When the Alabama Senate convenes next month, Democrats will have a new minority leader representing them.
In an agreement made two years ago, Roger Bedford, D-Russellville, is being replaced by Sen. Vivian Figures, D-Mobile.
"We have a wealth of talent on our side and I think it provides opportunity for others to step up," Bedford said. "It gives us good, experienced leaders going into the future."
Figures, a lawmaker since 1997, is the first female majority or minority leader in either chamber of the Legislature.
"It is an honor not only for me, but for all women in the state of Alabama," said Figures, who is known for leading a successful effort to ban smoking in the Statehouse. For several years, she has carried a bill known as the Smoke-Free Air Act that would limit where Alabamians can smoke, including in places of employment, private clubs and public areas.
As Senate Minority Leader, Figures will work with the Republican leadership on a weekly basis.
But Bedford said he'll still be heard from on the Senate floor.
"I haven't ever needed a title to go to the microphone," he said. "I will continue to be an advocate on issues that I think are important to my district and the state as a whole."

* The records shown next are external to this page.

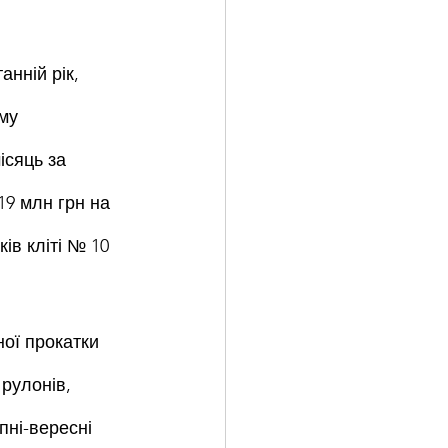
нній рік, 
му 
ісяць за 
19 млн грн на 
в кліті № 10 
ої прокатки 
рулонів, 
пні-вересні 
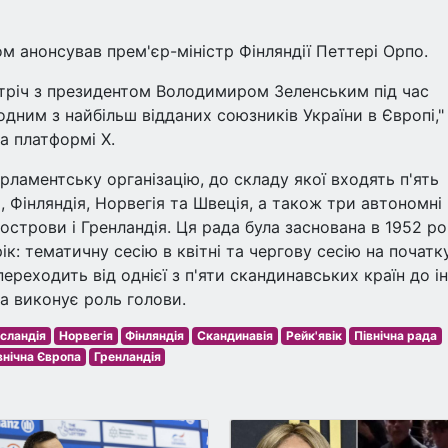
м анонсував прем'єр-міністр Фінляндії Петтері Орпо.
стріч з президентом Володимиром Зеленським під час
 одним з найбільш відданих союзників України в Європі," 
а платформі Х.
ламентську організацію, до складу якої входять п'ять
я, Фінляндія, Норвегія та Швеція, а також три автономні
острови і Гренландія. Ця рада була заснована в 1952 ро
рік: тематичну сесію в квітні та чергову сесію на початк
ереходить від однієї з п'яти скандинавських країн до ін
ка виконує роль голови.
Ісландія
Норвегія
Фінляндія
Скандинавія
Рейк'явік
Північна рада
внічна Європа
Гренландія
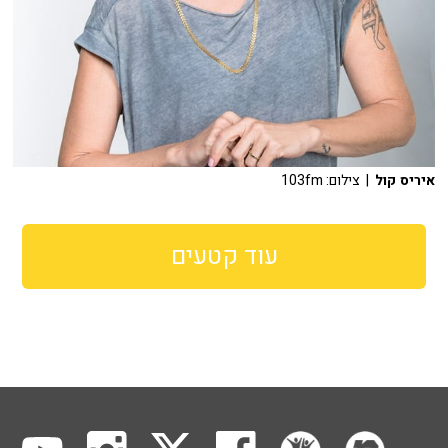
איריס קול
| צילום: 103fm
עוד קטעים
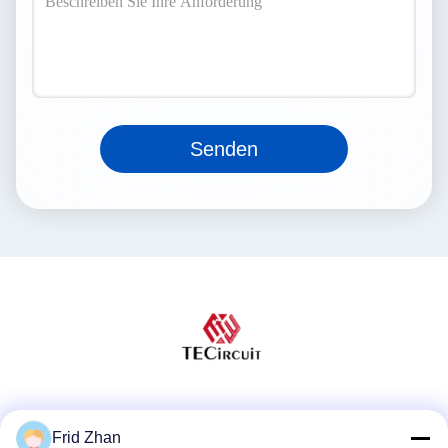
Senden
Soziale Medien
Frid Zhan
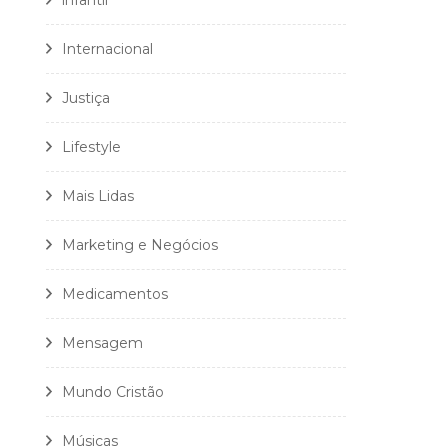
infantil
Internacional
Justiça
Lifestyle
Mais Lidas
Marketing e Negócios
Medicamentos
Mensagem
Mundo Cristão
Músicas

State Sen. Del Marsh, R-Anniston, is introducing legislation that would consolidate Alabama's more than 20 law enforcement and investigative agencies into seven.

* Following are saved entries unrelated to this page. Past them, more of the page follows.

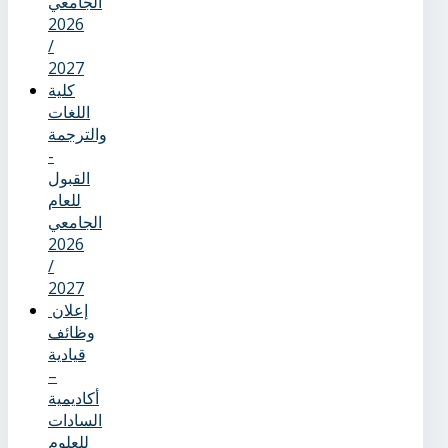
الجامعي
2026
/
2027
كلية
اللغات
والترجمة
-
القبول
للعام
الجامعي
2026
/
2027
إعلان
وظائف
قيادية
–
أكاديمية
السادات
للعلوم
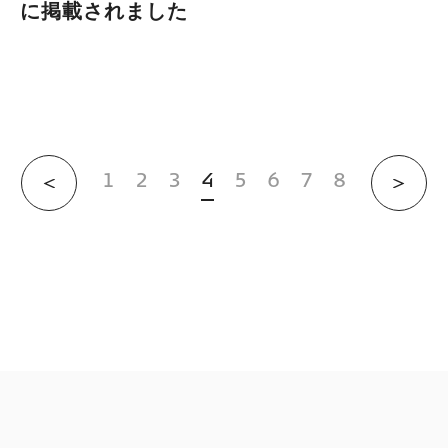
に掲載されました
1
2
3
4
5
6
7
8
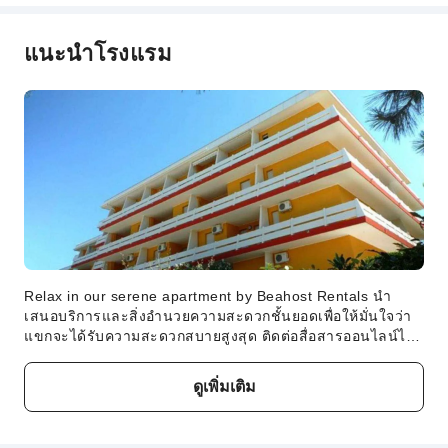
นโยบายเด็กและเตียงเสริม
แนะนำโรงแรม
ที่พักนี้ไม่กำหนดอายุขั้นต่ำ สามารถพาเด็กทารกและเด็กวัยหัด
เดินเข้าพักได้
คำอธิบายค่าธรรมเนียม
ค่าธรรมเนียมขึ้นอยู่กับประเภทห้อง จำนวนแขก และแพ็กเกจ
ที่พัก และบางค่าธรรมเนียมต้องชำระที่โรงแรม โปรดดูราย
ละเอียดในประเภทห้องและคำอธิบายแพ็กเกจ
Relax in our serene apartment by Beahost Rentals นำ
เสนอบริการและสิ่งอำนวยความสะดวกชั้นยอดเพื่อให้มั่นใจว่า
แขกจะได้รับความสะดวกสบายสูงสุด ติดต่อสื่อสารออนไลน์ได้
อย่างราบรื่นโดยใช้ Wi-Fi ฟรี ณ ที่พัก ที่พักมีที่จอดรถฟรีสำหรับ
ผู้เข้าพัก ที่พักมีบริการแผนกต้อนรับ รวมทั้งบริการเจ้าหน้าที่คอน
ดูเพิ่มเติม
เซียร์จ เพื่อรับประกันความพึงพอใจของผู้เข้าพัก ที่พักนี้ปลอด
บุหรี่โดยสิ้นเชิงที่ Relax in our serene apartment by Beahost
Rentals ห้องพักทุกห้องมีสิ่งอำนวยความสะดวกและอุปกรณ์ครบ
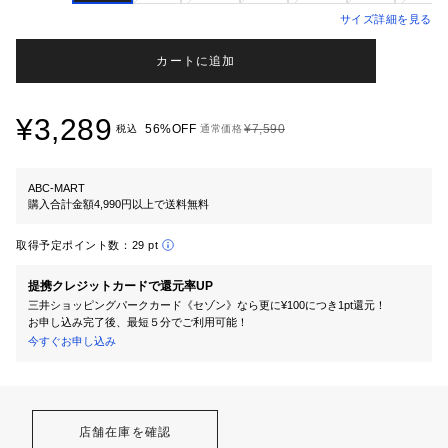
サイズ詳細を見る
カートに追加
¥3,289
56%OFF
¥7,590
税込
通常価格
ABC-MART
購入合計金額4,990円以上で送料無料
取得予定ポイント数：
29 pt
提携クレジットカードで還元率UP
三井ショッピングパークカード《セゾン》なら更に¥100につき1pt還元！
お申し込み完了後、最短５分でご利用可能！
今すぐお申し込み
店舗在庫を確認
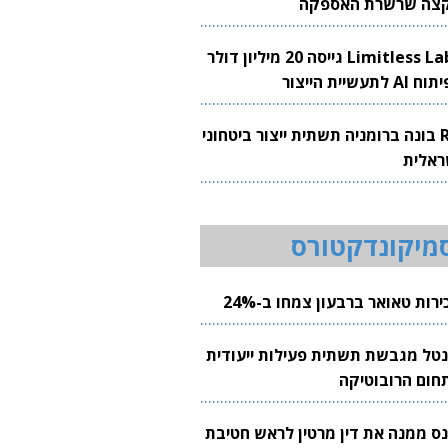
צה שרשרת האספקה
Limitless Labs גייסה 20 מיליון דולר
AI לתעשיית הייצור
RH בונה ברומניה תשתית ייצור ביטחוני
ראלית
מיקונדקטורס
רות טאואר ברבעון צמחו ב-24%
נטל מגבשת תשתית פעילות ייעודית
חום הרובוטיקה
נס ממנה את דין מרטין לראש חטיבת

The proposal is one Marsh, Senate president pro tem, has been studying for the better part of a year. He said it could save the state up to $260 million during a 10-year span.

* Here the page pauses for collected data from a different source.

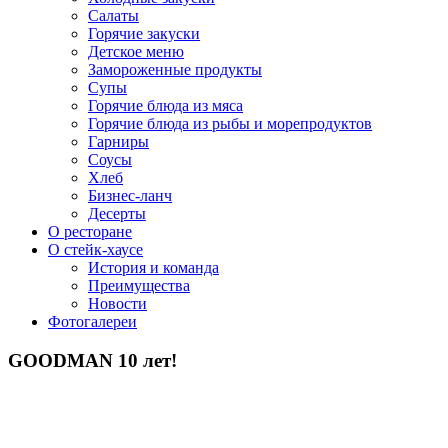
Салаты
Горячие закуски
Детское меню
Замороженные продукты
Супы
Горячие блюда из мяса
Горячие блюда из рыбы и морепродуктов
Гарниры
Соусы
Хлеб
Бизнес-ланч
Десерты
О ресторане
О стейк-хаусе
История и команда
Преимущества
Новости
Фотогалереи
GOODMAN 10 лет!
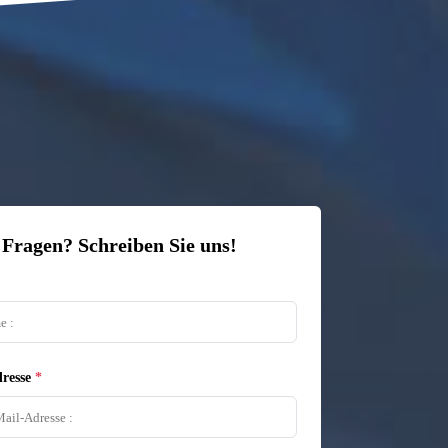
 Fragen? Schreiben Sie uns!
resse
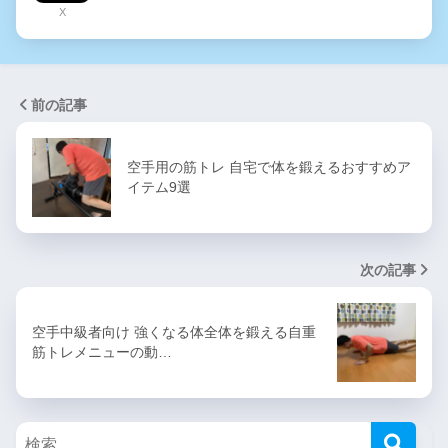
X
前の記事
空手用の筋トレ 自宅で体を鍛えるおすすめア
イテム9選
次の記事
空手中級者向け 強くなる体全体を鍛える自重
筋トレメニューの動…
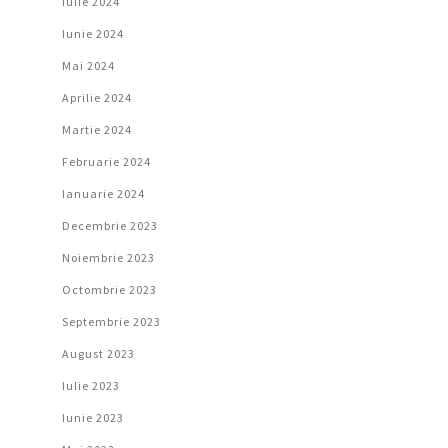
Iulie 2024
Iunie 2024
Mai 2024
Aprilie 2024
Martie 2024
Februarie 2024
Ianuarie 2024
Decembrie 2023
Noiembrie 2023
Octombrie 2023
Septembrie 2023
August 2023
Iulie 2023
Iunie 2023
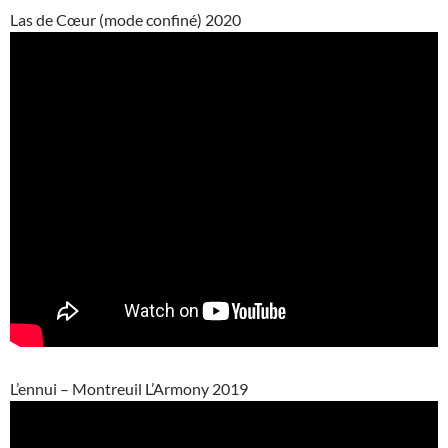
Las de Cœur (mode confiné) 2020
L’ennui – Montreuil L’Armony 2019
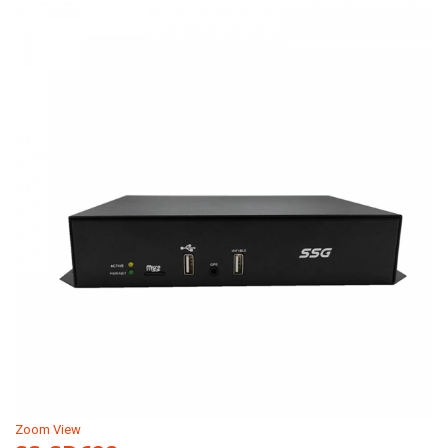
Zoom
View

"This proposal, like many others we'll take up this session, will fundamentally change the landscape of state government, and we know that won't be easy," Marsh said in a statement. "But we owe it to the taxpayers to move heaven and earth on their behalf to make sure we're living within our means."
Sen. Arthur Orr, R-Decatur, is a co-sponsor on the proposed legislation.
On Tuesday, Gov. Robert Bentley will hold a news conference to discuss possible efficiencies in law enforcement. He is also expected to sign an executive order creating a "senior law enforcement advisor" position and appointing Spencer Collier, a former lawmaker and current Alabama Department of Homeland Security director, to it.
According to a news release from Bentley's office, Collier will coordinate "efforts to streamline state-level law enforcement functions."
Marsh told this newspaper last week that efficiency measures like the law enforcement consolidation plan will be a priority in the 2013 legislative session that starts Feb. 5.
He also said that because the proposed consolidations will take several years to implement, any job reductions will be achieved through attrition.